| Directions for testing a washing machine water inlet valve.|
Before you begin to test your washer's water inlet valve, make sure you disconnect the appliance's power supply. The easiest way to do this is to unplug the unit from the wall. Alternatively, you could trip the appropriate switch in the circuit breaker panel, or you could remove the appropriate fuse from your home's fuse box.
Start this repair by locating your washer's water inlet valve. It will be at the back of the washer, and it will have water hoses hooked up to the back of it. Shut off the supply of water to your washer. Disconnect both hoses at the back of the washer. You might want to try pointing the hoses into a bucket or a sink, and then turning on the water supply again. Do this to confirm that you are receiving adequate water pressure, and that there is not some sort of blockage in the line.

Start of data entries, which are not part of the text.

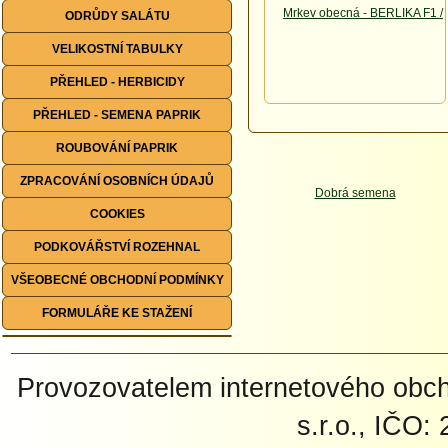
ODRŮDY SALÁTU
VELIKOSTNÍ TABULKY
PŘEHLED - HERBICIDY
PŘEHLED - SEMENA PAPRIK
ROUBOVÁNÍ PAPRIK
ZPRACOVÁNÍ OSOBNÍCH ÚDAJŮ
COOKIES
PODKOVÁŘSTVÍ ROZEHNAL
VŠEOBECNÉ OBCHODNÍ PODMÍNKY
FORMULÁŘE KE STAŽENÍ
Provozovatelem internetového ob
s.r.o., IČO:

Inspect the screens found inside the valve. Clean out any debris you find. You should be able to pop them out with a flat head screwdriver. Do use caution when handling the screens as they are irreplaceable.
There are two solenoids on the water valve. These solenoids are sometimes referred to as coils. There will be two wires attached to each solenoid. Be sure to label each of the wires so that you are able to properly reconnect them later. These wires are held in place with metal slip on connectors. Grasp firmly on each connector, one at a time, to disconnect the wire from the solenoid. Do not pull directly on the wire, pull from the metal connector.
Set your multitester to the ohms resistance scale X 1. Place each of the meter's probes to one terminal. Because the reading can vary from brand to brand and from model to model, there is no one reading you should receive. However, if your test produces a reading of infinity, then the solenoid is bad and the water valve should be replaced.